The Family and Integral Ecology: Introductory Remarks

Stefano Zamagni | PASS President

The Family and Integral Ecology: Introductory Remarks

As Aristotle wrote in Politics (I, pt. 2), the family is “the association established by nature for the supply of men’s everyday wants”. Oikos in Greek means home, i.e. a house and a group of people inhabiting it. Thus, kinship and residence are intimately linked. In the classical world, Oikos is essentially the place where nature and culture cohabit and where interpersonal relations are based on the principle of reciprocity.

When one comes to mainstream economics, a major shift cannot but be noticed. The family is seen as a tool or contract that partners use for wealth or welfare maximizing purposes. Consequently, all the decisions about procreation, about work/housework balance and about care for the elderly are treated as mere optimizing decisions. Another relevant consequence is that all the sources of advantage ascribed to the family are merely incidental, in the sense that if it were possible to live in a world characterized by the absence of both market and government failures, there would be no need at all for the family. This means that the family as such is an unnecessary entity.
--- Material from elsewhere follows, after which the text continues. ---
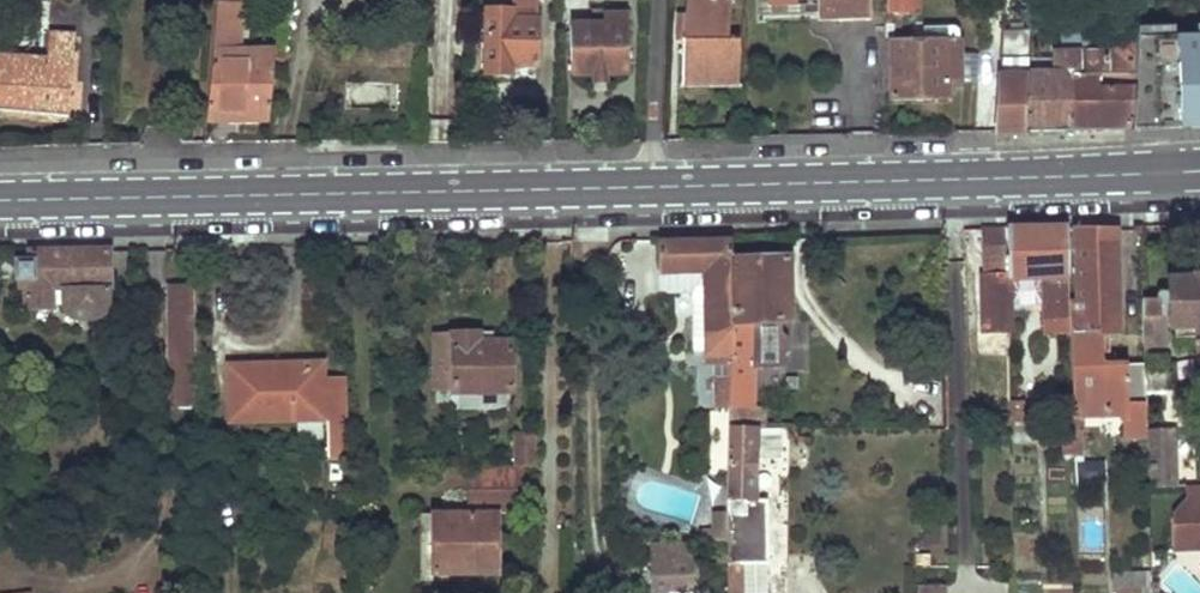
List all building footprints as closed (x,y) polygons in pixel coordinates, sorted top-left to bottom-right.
[(246,47),(250,0),(222,0),(208,122),(270,119),(275,65),(276,52),(276,50),(246,47)] [(484,75),(512,75),(512,66),(537,67),(537,0),(485,0),(484,75)] [(681,87),(737,87),(739,41),(727,40),(730,0),(686,0),(685,16),(683,40),(682,40),(681,87)] [(767,8),(819,6),(819,22),(868,21),(867,0),(767,0),(767,8)] [(919,0),(887,0),(887,13),(918,15),(919,0)] [(1137,28),(1138,10),(1128,10),(1126,39),(1114,39),(1113,52),(1058,53),(1058,57),(1052,57),(1052,74),(1028,75),(1024,132),(1045,132),(1066,131),(1071,75),(1135,74),(1137,38),(1137,28)] [(995,14),(981,12),(978,62),(992,63),(995,14)] [(623,15),(605,15),(605,25),(624,25),(623,15)] [(569,25),(570,74),(591,74),(605,74),(628,74),(627,25),(624,25),(605,25),(569,25)] [(1171,27),(1137,28),(1137,38),(1171,37),(1171,27)] [(69,117),(75,36),(50,35),(48,53),(41,53),(40,62),(0,57),(0,112),(69,117)] [(1193,36),(1171,37),(1137,38),(1135,74),(1134,85),(1130,130),(1199,128),(1199,36),(1193,36)] [(946,42),(889,43),(890,99),(946,98),(946,42)] [(276,52),(275,65),(283,65),(285,53),(276,52)] [(999,59),(995,132),(1024,132),(1028,75),(1029,58),(999,59)] [(605,74),(591,74),(591,82),(605,82),(605,74)] [(1071,75),(1066,131),(1098,131),(1130,130),(1134,85),(1135,74),(1071,75)] [(1116,227),(1074,228),(1075,305),(1068,305),(1068,318),(1075,417),(1105,416),(1105,412),(1127,412),(1127,437),(1146,437),(1146,434),(1145,405),(1145,393),(1144,364),(1106,366),(1102,360),(1102,335),(1120,335),(1116,227)] [(1066,228),(980,230),(979,260),(1006,262),(1007,278),(1025,278),(1042,277),(1044,320),(1068,318),(1068,305),(1066,228)] [(727,261),(727,238),(658,240),(659,274),(666,274),(704,273),(706,354),(706,367),(715,367),(716,387),(729,387),(727,261)] [(107,300),(107,252),(30,253),(30,264),(18,264),(18,289),(27,290),(28,296),(28,303),(57,303),(67,322),(89,320),(107,300)] [(786,353),(786,339),(780,334),(780,323),(789,322),(787,260),(727,261),(729,387),(729,409),(729,430),(753,430),(768,430),(767,410),(754,410),(754,370),(781,370),(781,359),(786,353)] [(1006,262),(979,260),(981,329),(1008,328),(1007,278),(1006,262)] [(706,354),(704,273),(666,274),(666,295),(692,294),(694,354),(706,354)] [(1199,360),(1199,275),(1193,275),(1193,278),(1169,280),(1168,294),(1165,292),(1158,292),(1156,300),(1143,301),(1144,349),(1165,349),(1165,321),(1170,320),(1171,326),(1174,325),(1175,338),(1198,337),(1198,360),(1199,360)] [(193,286),(181,287),(168,287),(170,377),(194,376),(193,286)] [(453,362),(436,362),(437,392),(452,391),(452,395),(513,394),(512,342),(480,342),(480,335),(452,336),(453,362)] [(453,362),(452,336),(436,336),(436,362),(453,362)] [(1167,359),(1144,360),(1144,364),(1145,393),(1166,392),(1168,392),(1167,359)] [(287,368),(287,363),(259,364),(259,365),(226,365),(227,420),(260,420),(260,421),(322,420),(322,417),(322,381),(322,377),(308,377),(308,367),(287,368)] [(308,377),(322,377),(322,363),(287,363),(287,368),(308,367),(308,377)] [(797,383),(798,374),(789,373),(788,383),(797,383)] [(194,406),(194,376),(170,377),(171,407),(194,406)] [(349,380),(322,381),(322,417),(349,416),(349,380)] [(729,409),(729,387),(716,387),(716,409),(729,409)] [(1166,405),(1166,392),(1145,393),(1145,405),(1166,405)] [(1011,419),(1017,419),(1023,419),(1023,400),(1012,400),(1011,419)] [(328,460),(343,461),(343,424),(328,423),(328,460)] [(743,564),(766,564),(765,512),(754,512),(755,501),(753,430),(729,430),(730,511),(730,528),(730,538),(731,566),(743,566),(743,564)] [(762,458),(781,458),(781,430),(761,430),(762,458)] [(1147,469),(1172,469),(1170,433),(1146,434),(1146,437),(1147,469)] [(536,470),(536,452),(536,435),(514,435),(514,469),(518,469),(536,470)] [(343,490),(343,461),(328,460),(327,490),(343,490)] [(514,469),(468,467),(468,514),(432,514),(432,575),(495,575),(495,550),(488,551),(488,514),(495,514),(517,515),(518,469),(514,469)] [(1148,490),(1173,489),(1172,469),(1147,469),(1148,490)] [(1185,488),(1186,506),(1173,520),(1174,541),(1199,541),(1199,487),(1185,488)] [(765,512),(765,502),(755,501),(754,512),(765,512)] [(730,528),(730,511),(716,512),(717,529),(730,528)] [(432,575),(432,514),(421,514),(420,583),(431,582),(432,575)] [(730,538),(730,528),(717,529),(706,529),(706,540),(730,538)] [(697,540),(654,543),(657,591),(700,588),(697,540)] [(1174,541),(1174,553),(1199,552),(1199,541),(1174,541)] [(743,564),(743,566),(743,592),(766,592),(766,564),(743,564)] [(743,566),(731,566),(731,592),(743,592),(743,566)] [(1115,577),(1116,590),(1131,589),(1131,576),(1115,577)] [(1140,576),(1131,576),(1131,589),(1140,589),(1140,576)]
In view of the overwhelming role played in present-day society by the economic dimension – which seems to have become the new grammar for reading reality – I do believe that a serious critique of the economic mode of conceptualizing the family is a necessary pre-requisite if we want to talk about the ontology of the family and if we want to propose new family policies in our post-industrial societies. Proclaiming the family – as P. Donati does – as a community of life based on gift, reciprocity, generativity and sexuality, implies superseding both the individualistic model and the patriarchal model of the family. In fact, while the former fails to make room for the logic of gift as gratuitousness, the latter model does not recognize the concerns of conjugal love, since it subjugates this love to values deemed of a higher order, such as family solidarity and generational dependency.

Where does the genome concept of the family lead in concrete terms? I would focus on three major consequences. First, the family must be considered as a subject possessing its own identity and autonomy, not as a mere aggregate of individual preferences. Second, it is time to recognize the family’s economic subjectivity. There is ample evidence that the family is the prime generator of human capital, relational capital and social capital. In this sense, the family produces positive social externalities for the whole of society. It follows that the economic support to it must take the form of repayment or compensation, rather than compassion or paternalistic assistance, as it is at present. Antonio Rosmini almost two centuries ago wrote: “The State must recompense the family for the indirect benefit gained by the whole of society from the family’s domestic virtues”.

Third, the vexata quaestio of work-life balance has to be solved within the framework of harmonization and not of reconciliation. Indeed, the latter term postulates the existence of a conflict between the terms involved. But there is no plausible reason to believe that there are two opposites between work and family requiring conciliatory practices to be put into place. In fact, while it is true that working time is also living time, it is equally true that family life includes specific work activities even if they are not market-based. Only properly designed harmonization policies may contribute to overcome the issue of women. In fact, the reconciliation policies so far proposed (parental leave, part-time work, kindergarten facilities, flexible working, company re-entry plans, mentoring and so on) are functional to the objective of enabling women with families to adapt to the requirements of the working cycle and to the necessities of the tayloristic model of work organization, which is intolerable from the point of view of the family as an autonomous entity.

A large body of empirical evidence documents the gender variation in labour market outcomes. A major factor that contributes to persistent gender gaps in labour market performance is women’s traditional role in the family. Child-related absences from work imply that women accumulate less job experience, are more prone to career discontinuities and typically compromise on part-time, flexible, non-professional jobs. Hence women suffer a “motherhood penalty” in order to harmonize household and work obligations, which is not acceptable. Harmonization policies must be conceived at the level of the couple, since the family is not solely the business of women. This entails a transition from “gender mainstreaming” to “family mainstreaming”, whereby intra-family relations must also be taken into consideration when organizing the labour process. Today, this is technically feasible and also economically convenient.

To conclude. As a seminarium civitatis (seedbed of the city), the family can never forget that its mission includes that of rendering the State more of a civitas and less than a polis. Since it is civitas that generates civilitas (civility), one can understand why there is a desperate need for more family life nowadays. In Apology of Socrates, Plato wrote that Socrates told his accusers that he knew he was right, but realized that he had not succeeded in convincing them because he and they had not lived together. Which is tantamount to saying that in order to convince it is necessary to live together – which is what ultimately defines the family’s purpose.